Dataset items:
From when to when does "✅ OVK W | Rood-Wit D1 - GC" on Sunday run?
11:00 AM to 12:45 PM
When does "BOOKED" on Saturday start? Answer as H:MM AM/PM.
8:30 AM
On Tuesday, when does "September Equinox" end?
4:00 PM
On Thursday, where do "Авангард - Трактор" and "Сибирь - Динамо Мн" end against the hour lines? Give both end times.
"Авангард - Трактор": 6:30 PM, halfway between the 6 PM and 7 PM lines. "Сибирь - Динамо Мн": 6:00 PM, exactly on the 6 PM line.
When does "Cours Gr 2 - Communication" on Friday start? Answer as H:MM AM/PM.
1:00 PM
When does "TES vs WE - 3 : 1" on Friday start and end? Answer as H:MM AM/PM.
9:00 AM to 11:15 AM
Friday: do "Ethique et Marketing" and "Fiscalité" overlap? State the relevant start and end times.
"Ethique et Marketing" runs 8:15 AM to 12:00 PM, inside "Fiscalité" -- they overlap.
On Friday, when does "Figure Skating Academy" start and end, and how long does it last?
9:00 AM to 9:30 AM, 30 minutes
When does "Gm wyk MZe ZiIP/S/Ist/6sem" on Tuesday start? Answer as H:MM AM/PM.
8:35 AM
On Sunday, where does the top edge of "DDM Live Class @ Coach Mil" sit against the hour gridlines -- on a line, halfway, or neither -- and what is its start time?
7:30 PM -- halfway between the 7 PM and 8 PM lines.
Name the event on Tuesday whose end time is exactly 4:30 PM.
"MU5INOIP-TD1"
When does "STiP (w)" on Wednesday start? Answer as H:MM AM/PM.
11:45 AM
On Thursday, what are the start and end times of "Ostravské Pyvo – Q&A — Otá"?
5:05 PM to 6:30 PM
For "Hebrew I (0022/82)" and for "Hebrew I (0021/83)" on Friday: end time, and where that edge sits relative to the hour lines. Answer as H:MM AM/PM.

→ Required work
Copy the records from the line with "Wednesday start? Answer as H:MM AM/PM." through the end of the records, switching "start and end times" to "start and finish times" and changing nothing else.

→ Correct output
When does "STiP (w)" on Wednesday start? Answer as H:MM AM/PM.
11:45 AM
On Thursday, what are the start and finish times of "Ostravské Pyvo – Q&A — Otá"?
5:05 PM to 6:30 PM
For "Hebrew I (0022/82)" and for "Hebrew I (0021/83)" on Friday: end time, and where that edge sits relative to the hour lines. Answer as H:MM AM/PM.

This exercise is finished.